Virginia, however, took a kinder view of the campaign than did her defeated soldier. She appreciated the gallantry of the offer to fight in the open and the general conduct of the troops, and her House of Burgesses passed a vote of thanks to Washington and his officers, and gave money to his men. In August he rejoined his regiment, only to renew the vain struggle against incompetence and extravagance, and as if this were not enough, his sense of honor was wounded and his temper much irritated by the governor's playing false to the prisoners taken in the Jumonville fight. While thus engaged, news came that the French were off their guard at Fort Duquesne, and Dinwiddie was for having the regiment of undisciplined troops march again into the wilderness.

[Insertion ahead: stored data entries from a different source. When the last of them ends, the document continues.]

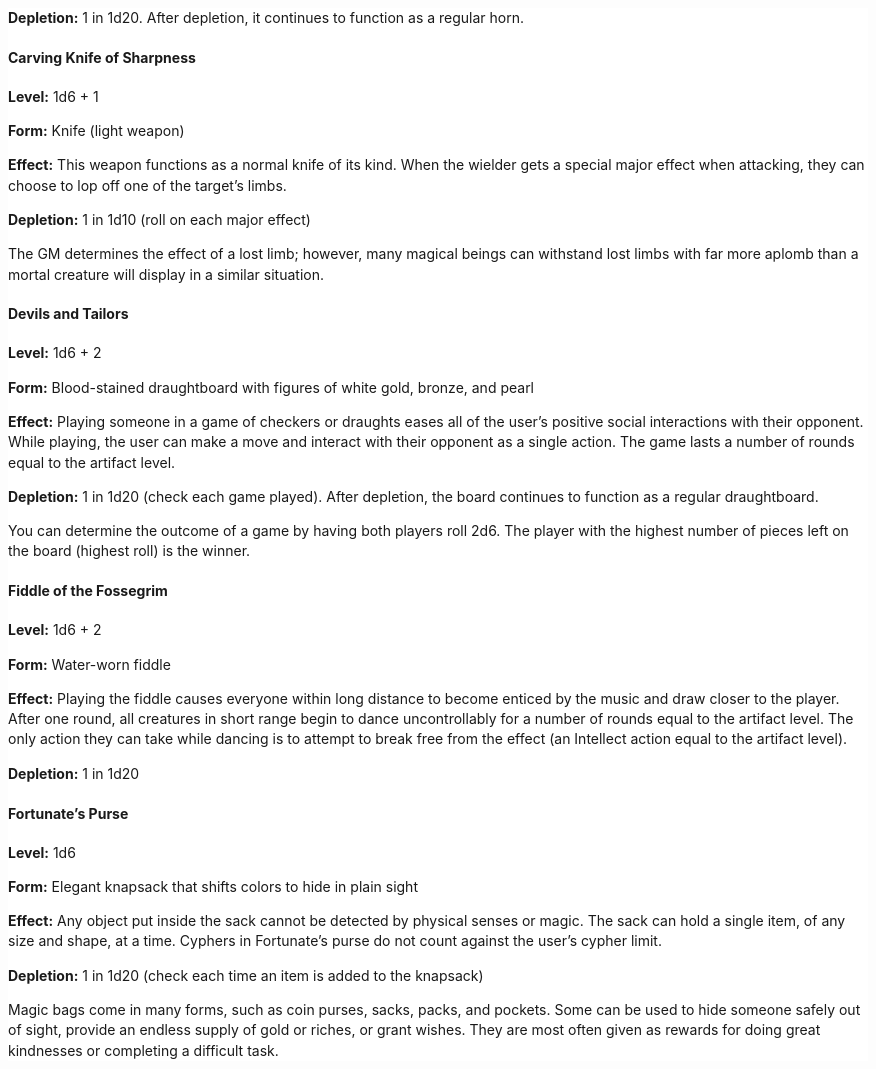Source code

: **Depletion:** 1 in 1d20. After depletion, it continues to function as a regular horn.

#### Carving Knife of Sharpness

**Level:** 1d6 + 1

**Form:** Knife (light weapon)

**Effect:** This weapon functions as a normal knife of its kind. When the wielder gets a special major effect when attacking, they can choose to lop off one of the target’s limbs.

**Depletion:** 1 in 1d10 (roll on each major effect)

The GM determines the effect of a lost limb; however, many magical beings can withstand lost limbs with far more aplomb than a mortal creature will display in a similar situation.

#### Devils and Tailors

**Level:** 1d6 + 2

**Form:** Blood-stained draughtboard with figures of white gold, bronze, and pearl

**Effect:** Playing someone in a game of checkers or draughts eases all of the user’s positive social interactions with their opponent. While playing, the user can make a move and interact with their opponent as a single action. The game lasts a number of rounds equal to the artifact level.

**Depletion:** 1 in 1d20 (check each game played). After depletion, the board continues to function as a regular draughtboard.

You can determine the outcome of a game by having both players roll 2d6. The player with the highest number of pieces left on the board (highest roll) is the winner.

#### Fiddle of the Fossegrim

**Level:** 1d6 + 2

**Form:** Water-worn fiddle

**Effect:** Playing the fiddle causes everyone within long distance to become enticed by the music and draw closer to the player. After one round, all creatures in short range begin to dance uncontrollably for a number of rounds equal to the artifact level. The only action they can take while dancing is to attempt to break free from the effect (an Intellect action equal to the artifact level).

**Depletion:** 1 in 1d20

#### Fortunate’s Purse

**Level:** 1d6

**Form:** Elegant knapsack that shifts colors to hide in plain sight

**Effect:** Any object put inside the sack cannot be detected by physical senses or magic. The sack can hold a single item, of any size and shape, at a time. Cyphers in Fortunate’s purse do not count against the user’s cypher limit.

**Depletion:** 1 in 1d20 (check each time an item is added to the knapsack)

Magic bags come in many forms, such as coin purses, sacks, packs, and pockets. Some can be used to hide someone safely out of sight, provide an endless supply of gold or riches, or grant wishes. They are most often given as rewards for doing great kindnesses or completing a difficult task.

Washington, however, had learned something, if not a great deal, and he demonstrated the folly of such an attempt in a manner too clear to be confuted.

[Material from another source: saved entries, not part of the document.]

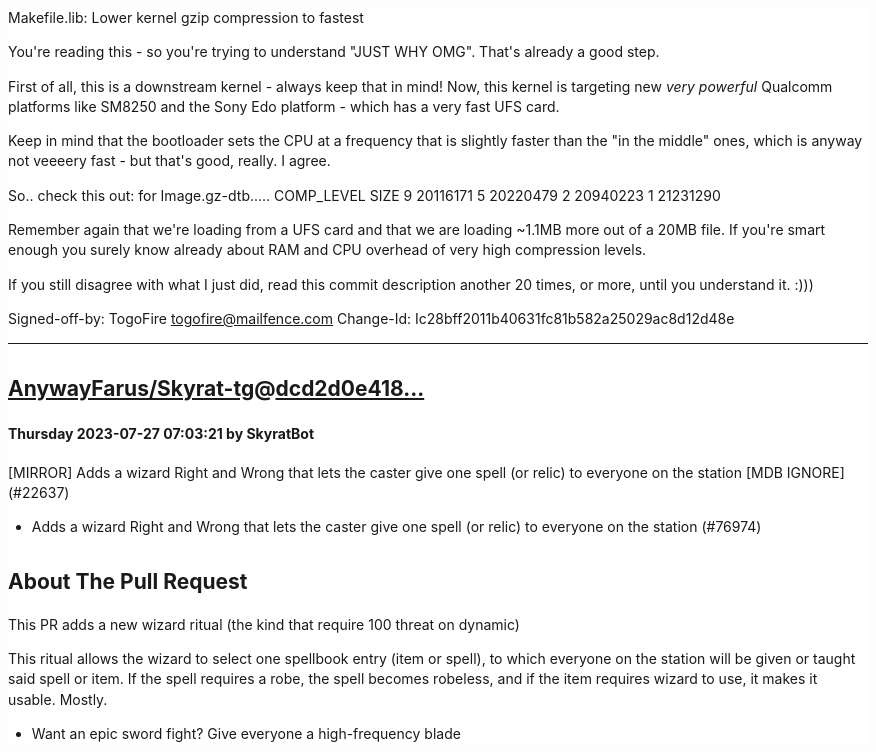 Makefile.lib: Lower kernel gzip compression to fastest

You're reading this - so you're trying to understand "JUST WHY OMG".
That's already a good step.

First of all, this is a downstream kernel - always keep that in mind!
Now, this kernel is targeting new *very powerful* Qualcomm platforms
like SM8250 and the Sony Edo platform - which has a very fast UFS card.

Keep in mind that the bootloader sets the CPU at a frequency that is
slightly faster than the "in the middle" ones, which is anyway not
veeeery fast - but that's good, really. I agree.

So.. check this out:   for Image.gz-dtb.....
COMP_LEVEL    SIZE
9             20116171
5	      20220479
2	      20940223
1	      21231290

Remember again that we're loading from a UFS card and that
we are loading ~1.1MB more out of a 20MB file.
If you're smart enough you surely know already about RAM and CPU
overhead of very high compression levels.

If you still disagree with what I just did, read this commit description
another 20 times, or more, until you understand it. :)))

Signed-off-by: TogoFire <togofire@mailfence.com>
Change-Id: Ic28bff2011b40631fc81b582a25029ac8d12d48e

---
## [AnywayFarus/Skyrat-tg](https://github.com/AnywayFarus/Skyrat-tg)@[dcd2d0e418...](https://github.com/AnywayFarus/Skyrat-tg/commit/dcd2d0e418fbd85c3e990a02f61ab05d2993e1e1)
#### Thursday 2023-07-27 07:03:21 by SkyratBot

[MIRROR] Adds a wizard Right and Wrong that lets the caster give one spell (or relic) to everyone on the station [MDB IGNORE] (#22637)

* Adds a wizard Right and Wrong that lets the caster give one spell (or relic) to everyone on the station (#76974)

## About The Pull Request

This PR adds a new wizard ritual (the kind that require 100 threat on
dynamic)

This ritual allows the wizard to select one spellbook entry (item or
spell), to which everyone on the station will be given or taught said
spell or item. If the spell requires a robe, the spell becomes robeless,
and if the item requires wizard to use, it makes it usable. Mostly.

- Want an epic sword fight? Give everyone a high-frequency blade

Meantime the Burgesses came together, and more money being voted, Dinwiddie hit on a notable plan for quieting dissensions between regulars and provincials by dividing all the troops into independent companies, with no officer higher than a captain. Washington, the only officer who had seen fighting and led a regiment, resented quite properly this senseless policy, and resigning his commission withdrew to Mount Vernon to manage the estate and attend to his own affairs. He was driven to this course still more strongly by the original cause of Dinwiddie's arrangement. The English government had issued an order that officers holding the king's commission should rank provincial officers, and that provincial generals and field officers should have no rank when a general or field officer holding a royal commission was present. The degradation of being ranked by every whipper-snapper who might hold a royal commission by virtue, perhaps, of being the bastard son of some nobleman's cast-off mistress was more than the temper of George Washington at least could bear, and when Governor Sharpe, general by the king's commission, and eager to secure the services of the best fighter in Virginia, offered him a company and urged his acceptance, he replied in language that must have somewhat astonished his excellency. "You make mention in your letter," he wrote to Colonel Fitzhugh, Governor Sharpe's second in command, "of my continuing in the service, and retaining my colonel's commission. This idea has filled me with surprise; for, if you think me capable of holding a commission that has neither rank nor emolument annexed to it, you must entertain a very contemptible opinion of my weakness, and believe me to be more empty than the commission itself.... In short, every captain bearing the king's commission, every half-pay officer, or others, appearing with such a commission, would rank before me.... Yet my inclinations are strongly bent to arms."